How to create multiple instances of a static members?

Andreas Pakulat apaku at gmx.de
Sat Feb 11 20:03:02 GMT 2006


On 12.02.06 00:49:03, kitts wrote:
> On Saturday 11 February 2006 17:08 IST, Andreas Pakulat wrote:
> > Then static is the right choice and I don't understand your problem.
> >
> Actually, the way i was looking at it was that; within one process, i have 
> one or more sets of a class's objects. Within each of these sets i want 
> some static objects that remain common to all, however, i do not want these 
> static members across sets.

There's no real "static" objects needed in what you describe. static
members (either variables or functions) are needed if your class
provides functionality that is not bound to a specific instance. 

All you need is a class that models a set, which apart from a list of
contained objects also has this "special" object. 

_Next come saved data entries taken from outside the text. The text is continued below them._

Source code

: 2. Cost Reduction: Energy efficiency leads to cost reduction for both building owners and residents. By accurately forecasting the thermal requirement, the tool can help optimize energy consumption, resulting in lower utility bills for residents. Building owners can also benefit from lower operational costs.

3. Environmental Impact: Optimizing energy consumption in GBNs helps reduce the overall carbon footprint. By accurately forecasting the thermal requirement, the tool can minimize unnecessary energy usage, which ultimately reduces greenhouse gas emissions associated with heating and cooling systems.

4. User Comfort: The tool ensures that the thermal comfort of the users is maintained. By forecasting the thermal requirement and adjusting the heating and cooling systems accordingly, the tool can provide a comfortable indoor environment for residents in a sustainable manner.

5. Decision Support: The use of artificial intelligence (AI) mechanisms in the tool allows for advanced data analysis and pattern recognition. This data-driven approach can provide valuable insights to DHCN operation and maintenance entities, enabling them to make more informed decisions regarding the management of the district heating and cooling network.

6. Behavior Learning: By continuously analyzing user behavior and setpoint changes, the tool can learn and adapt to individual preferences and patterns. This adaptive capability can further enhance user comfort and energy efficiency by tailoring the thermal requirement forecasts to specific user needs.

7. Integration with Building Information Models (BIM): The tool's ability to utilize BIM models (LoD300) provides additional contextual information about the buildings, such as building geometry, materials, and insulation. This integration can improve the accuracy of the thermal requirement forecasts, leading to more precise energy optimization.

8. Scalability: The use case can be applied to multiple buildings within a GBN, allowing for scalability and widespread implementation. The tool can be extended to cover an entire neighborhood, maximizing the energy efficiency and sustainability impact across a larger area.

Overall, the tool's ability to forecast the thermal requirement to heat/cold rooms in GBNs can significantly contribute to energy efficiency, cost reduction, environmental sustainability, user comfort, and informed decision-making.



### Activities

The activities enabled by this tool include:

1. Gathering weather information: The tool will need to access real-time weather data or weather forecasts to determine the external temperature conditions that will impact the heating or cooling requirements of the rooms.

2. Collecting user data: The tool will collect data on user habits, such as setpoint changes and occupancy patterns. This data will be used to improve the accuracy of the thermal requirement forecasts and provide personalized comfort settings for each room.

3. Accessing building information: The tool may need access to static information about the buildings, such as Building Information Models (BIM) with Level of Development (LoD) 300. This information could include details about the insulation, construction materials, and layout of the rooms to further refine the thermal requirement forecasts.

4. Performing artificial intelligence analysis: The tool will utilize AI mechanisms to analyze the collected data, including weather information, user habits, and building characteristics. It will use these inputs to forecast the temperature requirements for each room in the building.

> > Huh? That won't work I think. You can't connect a signal just to a
> > function, you need an object and then it's already there.
> 
> From the documentation of QObject, i find two prototypes;
> 
> bool QObject::connect ( const QObject * sender, const char * signal, const 
> QObject * receiver, const char * member ) [static]
> 
> and
> 
> bool QObject::connect ( const QObject * sender, const char * signal, const 
> char * member ) const
> 
> I think the second handles this situation.

No, did you read the description of it? It automatically uses "this" as
the receiver, which means you'd call that from a non-static member
function (or the constructor) of a class.

In static member functions there is no this-pointer.

Andreas

-- 
Excellent day for putting Slinkies on an escalator.